The head of the UN panel monitoring sanctions against North Korea said Tuesday the fact that the only thing Kim Jong Un asked for at the Hanoi summit was to have sanctions lifted shows they are biting _ despite his increasingly sophisticated efforts to evade the tough measures.
Hugh Griffiths said in an interview coinciding with the official release of the monitoring panel’s latest report that the eight experts’ message to the North Korean leader would be: “The Security Council is serious” and its sanctions resolutions “are very explicit.”
Sanctions are “clearly the number one problem for chairman Kim in terms of long-term sustainability,” Griffiths said, “because you can’t spend decades engaging in clandestine and illegal ship-to-ship transfers of coal, or petroleum products.”
The US State Department welcomed the UN panel’s report Tuesday and urged all countries to fully implement UN sanctions resolutions, saying they continue to hamper North Korea’s “illegal weapons of mass destruction programs.”
The sanctions also send the message that North Korea “will be economically and diplomatically isolated until it denuclearizes,” the US statement said.
US President Donald Trump walked away from negotiations with Kim at their high-profile meeting in Hanoi, saying then that the North’s concessions on its nuclear program weren’t enough to warrant sanctions relief.
The last sanctions resolution adopted unanimously by the council in December 2017 was the 10th aimed at North Korea’s nuclear and missile programs and sharply lowered the country’s import of refined petroleum products such as diesel and kerosene and crude oil.
Then US Ambassador Nikki Haley said at the time that the new sanctions and previous measures would ban over 90 per cent of North Korea’s exports reported in 2016.
The resolution said revenue from the exports was being used to finance Pyongyang’s weapons programs, not to provide food or medical care to over half of North Korea’s population in need of assistance.
Griffiths said the December 2017 resolution commits the Security Council to further restricting petroleum exports to North Korea if Kim’s government conducts another nuclear test, launches an intercontinental ballistic missile or contributes “to the development of a ballistic missile system capable of such ranges.”
“Chairman Kim was sent a very clear signal in that resolution … and that, I think, is very important,” Griffiths said. “It’s already decided _ to impose further caps” if there are new launches or tests.
Griffiths was asked about US-based websites recently releasing satellite photographs indicating North Korea has restored structures at a long-range rocket launch facility that it dismantled last year at the start of diplomacy with the United States. Other satellite images show increased activities by vehicles at a separate North Korean facility used to manufacture missiles, and rockets for satellite launches.
Griffiths, whose five-year term as the panel’s coordinator ends in April, said sanctions have to be viewed not by “these incremental activities observed through satellites” but through North Korea’s “fundamental long-term projects.”
The most important finding from the new report in terms of sanctions “is that North Korea has been using civilian facilities and civilian infrastructure for assembling and testing their missiles,” he said.
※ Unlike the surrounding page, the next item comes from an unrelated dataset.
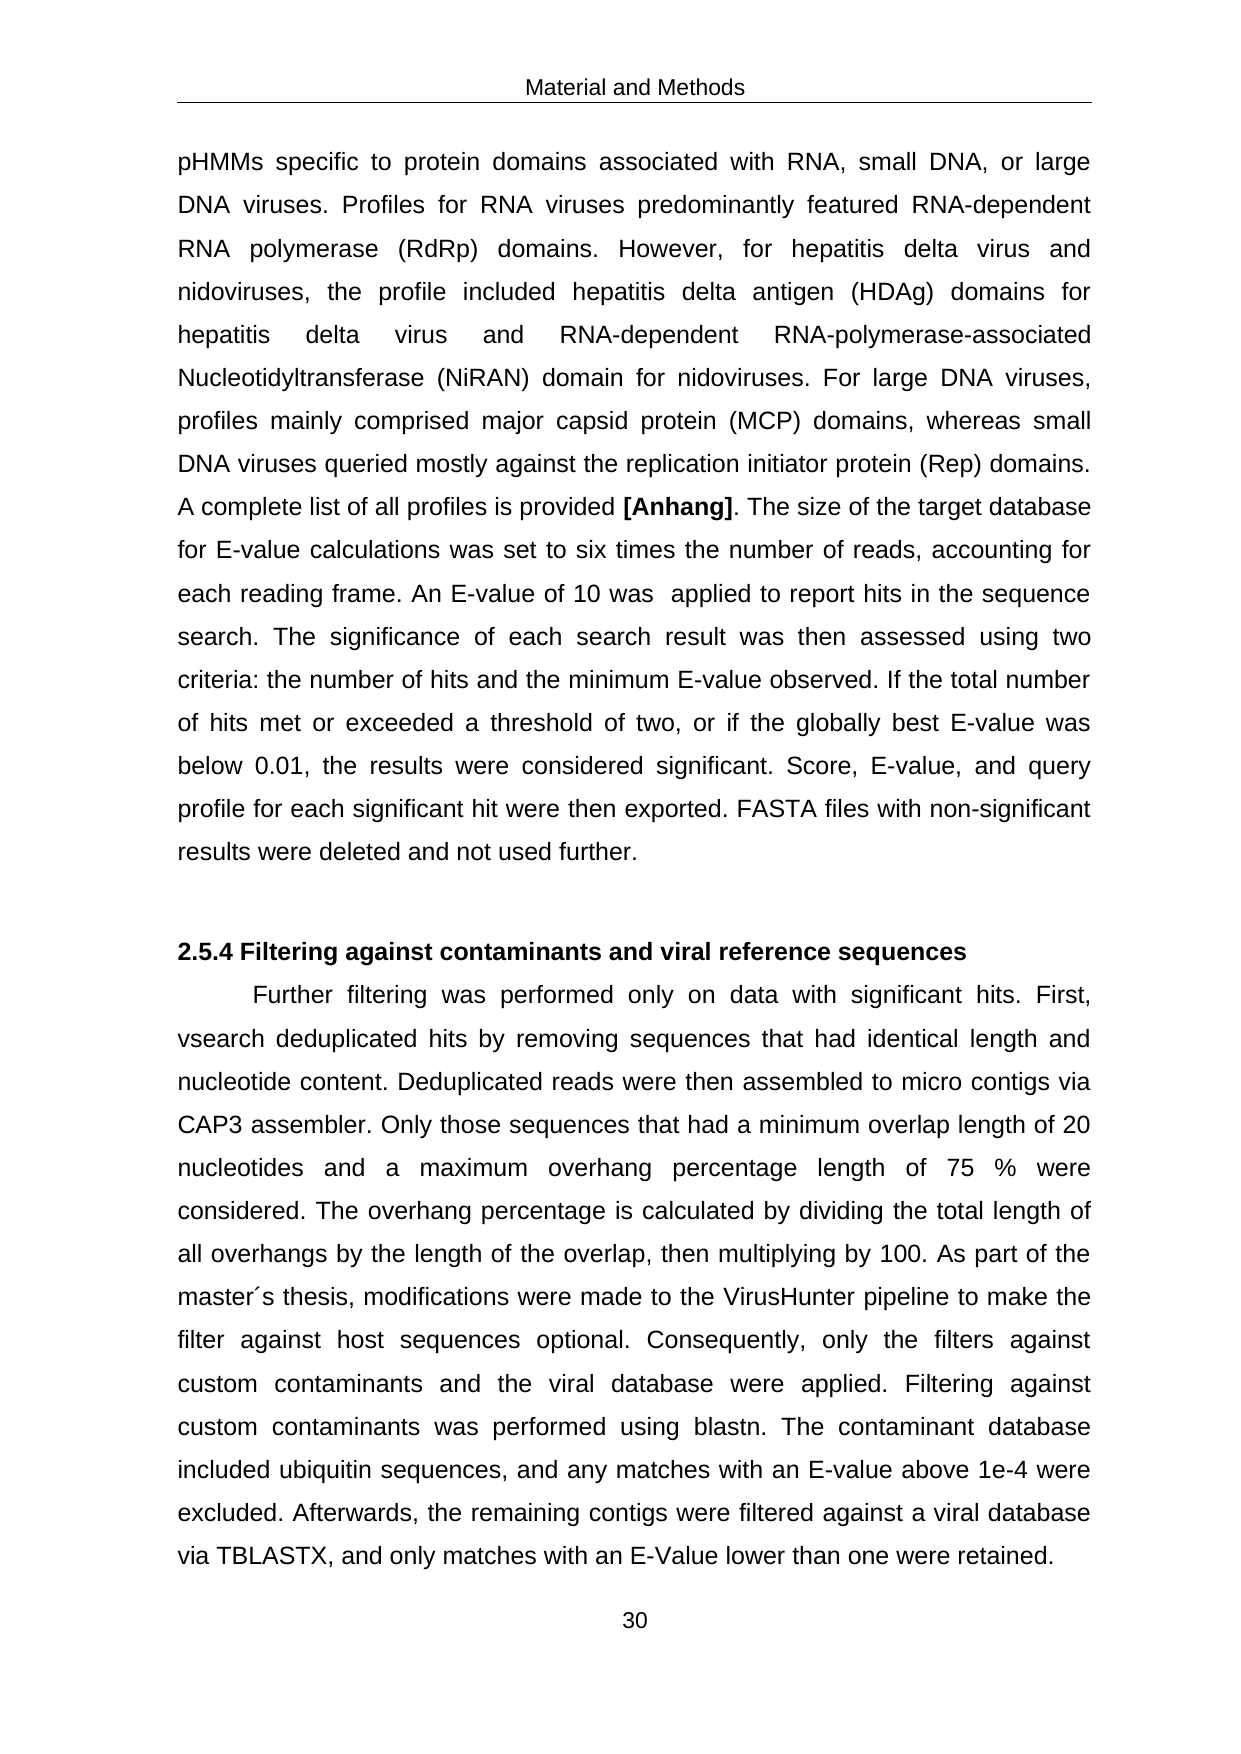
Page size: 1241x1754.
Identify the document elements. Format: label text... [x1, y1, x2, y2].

subtitle 2.5.4 Filtering against contaminants and viral reference sequences [177, 937, 1092, 966]
text Further filtering was performed only on data with significant hits. First, vsearch deduplicated hits by removing sequences that had identical length and nucleotide content. Deduplicated reads were then assembled to micro contigs via CAP3 assembler. Only those sequences that had a minimum overlap length of 20 nucleotides and a maximum overhang percentage length of 75 % were considered. The overhang percentage is calculated by dividing the total length of all overhangs by the length of the overlap, then multiplying by 100. As part of the master´s thesis, modifications were made to the VirusHunter pipeline to make the filter against host sequences optional. Consequently, only the filters against custom contaminants and the viral database were applied. Filtering against custom contaminants was performed using blastn. The contaminant database included ubiquitin sequences, and any matches with an E-value above 1e-4 were excluded. Afterwards, the remaining contigs were filtered against a viral database via TBLASTX, and only matches with an E-Value lower than one were retained. [177, 981, 1092, 1570]
text pHMMs specific to protein domains associated with RNA, small DNA, or large DNA viruses. Profiles for RNA viruses predominantly featured RNA-dependent RNA polymerase (RdRp) domains. However, for hepatitis delta virus and nidoviruses, the profile included hepatitis delta antigen (HDAg) domains for hepatitis delta virus and RNA-dependent RNA-polymerase-associated Nucleotidyltransferase (NiRAN) domain for nidoviruses. For large DNA viruses, profiles mainly comprised major capsid protein (MCP) domains, whereas small DNA viruses queried mostly against the replication initiator protein (Rep) domains. A complete list of all profiles is provided [Anhang]. The size of the target database for E-value calculations was set to six times the number of reads, accounting for each reading frame. An E-value of 10 was applied to report hits in the sequence search. The significance of each search result was then assessed using two criteria: the number of hits and the minimum E-value observed. If the total number of hits met or exceeded a threshold of two, or if the globally best E-value was below 0.01, the results were considered significant. Score, E-value, and query profile for each significant hit were then exported. FASTA files with non-significant results were deleted and not used further. [177, 147, 1092, 866]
The report said the country’s leaders are dispersing these activities to prevent “decapitation” strikes.
Griffiths said that “it’s not so much individual sites where you see activity that’s difficult to identify” but rather the “established fact and long-term patterns _ and what implication that has for the sanctions regime, and a genuine pivot by North Korea towards a different path.”
The Associated Press first reported on the use of civilian facilities when it obtained the report’s executive summary in early February, and it reported on this and additional findings from the full report which it obtained Monday.
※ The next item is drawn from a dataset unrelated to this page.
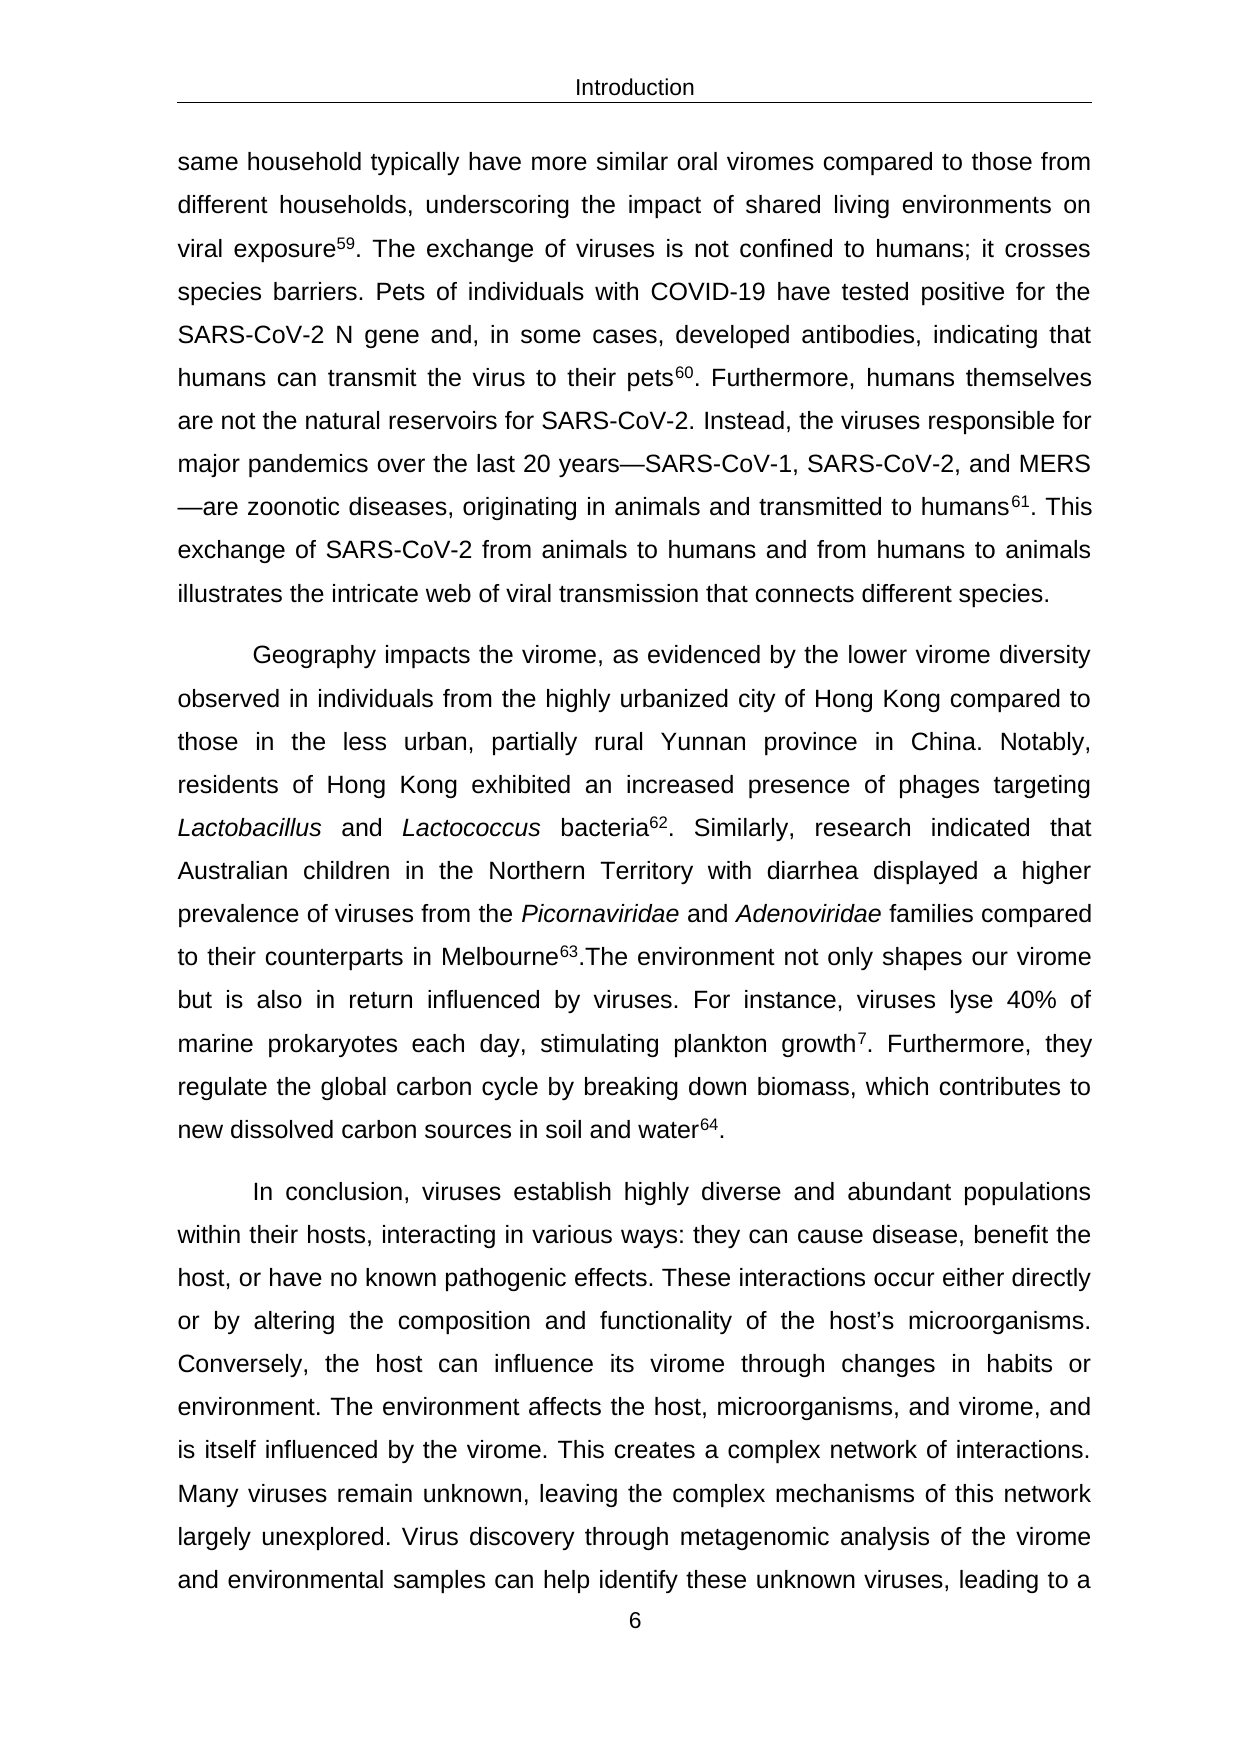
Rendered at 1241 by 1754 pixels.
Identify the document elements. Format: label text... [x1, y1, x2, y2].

text In conclusion, viruses establish highly diverse and abundant populations within their hosts, interacting in various ways: they can cause disease, benefit the host, or have no known pathogenic effects. These interactions occur either directly or by altering the composition and functionality of the host’s microorganisms. Conversely, the host can influence its virome through changes in habits or environment. The environment affects the host, microorganisms, and virome, and is itself influenced by the virome. This creates a complex network of interactions. Many viruses remain unknown, leaving the complex mechanisms of this network largely unexplored. Virus discovery through metagenomic analysis of the virome and environmental samples can help identify these unknown viruses, leading to a [177, 1177, 1092, 1594]
text same household typically have more similar oral viromes compared to those from different households, underscoring the impact of shared living environments on viral exposure59. The exchange of viruses is not confined to humans; it crosses species barriers. Pets of individuals with COVID-19 have tested positive for the SARS-CoV-2 N gene and, in some cases, developed antibodies, indicating that humans can transmit the virus to their pets60. Furthermore, humans themselves are not the natural reservoirs for SARS-CoV-2. Instead, the viruses responsible for major pandemics over the last 20 years—SARS-CoV-1, SARS-CoV-2, and MERS—are zoonotic diseases, originating in animals and transmitted to humans61. This exchange of SARS-CoV-2 from animals to humans and from humans to animals illustrates the intricate web of viral transmission that connects different species. [177, 147, 1092, 607]
text Geography impacts the virome, as evidenced by the lower virome diversity observed in individuals from the highly urbanized city of Hong Kong compared to those in the less urban, partially rural Yunnan province in China. Notably, residents of Hong Kong exhibited an increased presence of phages targeting Lactobacillus and Lactococcus bacteria62. Similarly, research indicated that Australian children in the Northern Territory with diarrhea displayed a higher prevalence of viruses from the Picornaviridae and Adenoviridae families compared to their counterparts in Melbourne63.The environment not only shapes our virome but is also in return influenced by viruses. For instance, viruses lyse 40% of marine prokaryotes each day, stimulating plankton growth7. Furthermore, they regulate the global carbon cycle by breaking down biomass, which contributes to new dissolved carbon sources in soil and water64. [177, 641, 1092, 1144]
The report says North Korea’s nuclear and missile programs “remain intact.”
The country also continues to violate an arms embargo, a ban on importing luxury goods and financial sanctions and it defies sanctions on its exports, including through “a massive increase in illegal ship-to-ship transfers of petroleum products and coal,” the report says.
To investigate North Korea’s evasion of sanctions, Griffiths said, “you follow the money, and to follow the money the easiest way is to look at ships.” He said they are observable by satellite, can be tracked by maritime intelligence, and once they are identified “you can drill down to the brokers and the bank accounts.”
He cited the North Korean ship Wise Honest, which was seized by Indonesia off its coast in April 2018 with a coal shipment worth about $3 million that was to be transferred to another ship.
The panel documented the brokers, and how money was moved, including through US and Indonesian banks, and learned that North Korean diplomats facilitated the transfer, Griffiths said.
He urged that the case be watched to see if Indonesia expels the diplomats involved.